Copy the supply planning text word for word, starting at "The supply planning" and stopping after "company to company.".
--- Extract Enclosed Below ---
The supply planning process creates a feasible forward-looking production plan on a weekly basis by considering the capacity constraints, material constraints, manufacturing run rules, and supply chain network. A typical supply planning process is executed every week in weekly buckets for a six- to 12-month horizon, but may differ from company to company.

Having an accurate supply plan can help businesses with increased visibility to the entire supply chain, shorten order-fulfillment times, reduce inventory levels, and improve customer service. Business requirements in the process industry need to be adequately addressed by the planning engines. Some of the critical challenges when using Supply Network Planning (SNP) enabled by SAP Advanced Planning and Optimization (SAP APO) Capable to Match (CTM) as the engine to generate a weekly supply plan are:

• Accounting for lot size and available capacity in a weekly bucket to maximize capacity use
• Prioritizing demand based on cumulative lead time (time required to move the product from the manufacturing location to the distribution center)
--- End of Enclosed Extract ---
--- Dataset content Enclosed Below ---
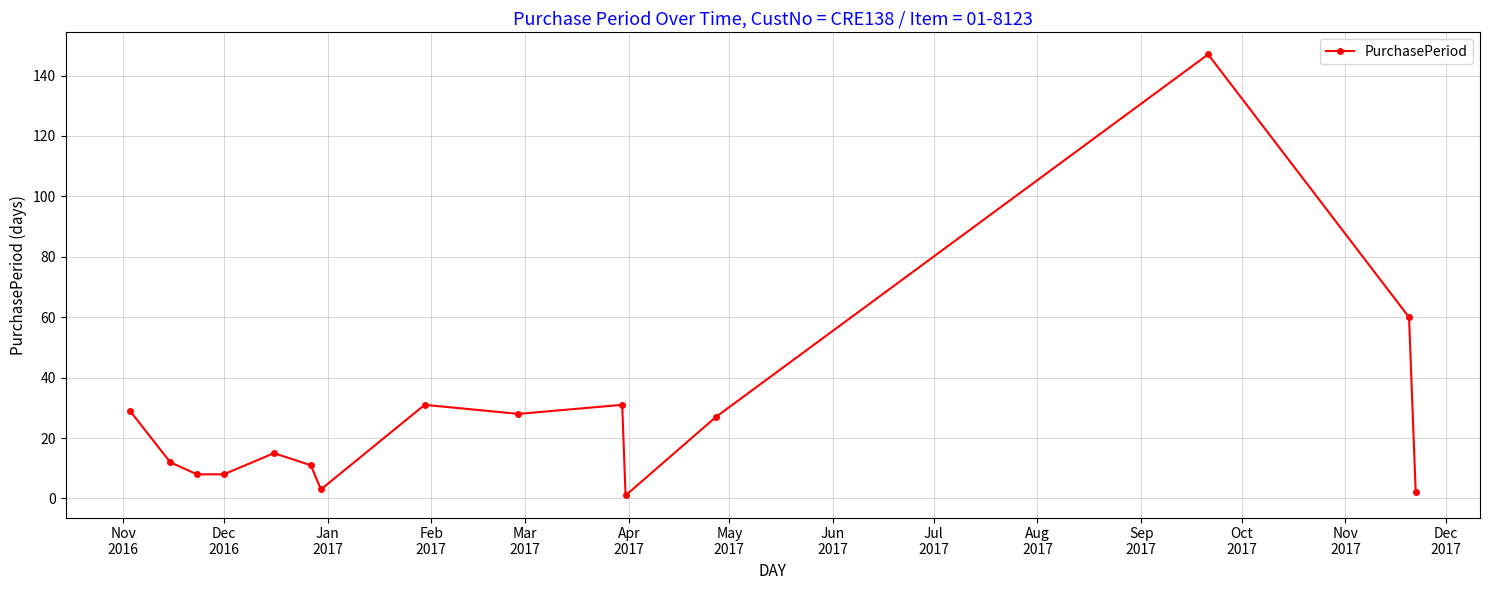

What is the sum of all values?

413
--- End of Enclosed Dataset content ---
Response box —
The supply planning process creates a feasible forward-looking production plan on a weekly basis by considering the capacity constraints, material constraints, manufacturing run rules, and supply chain network. A typical supply planning process is executed every week in weekly buckets for a six- to 12-month horizon, but may differ from company to company.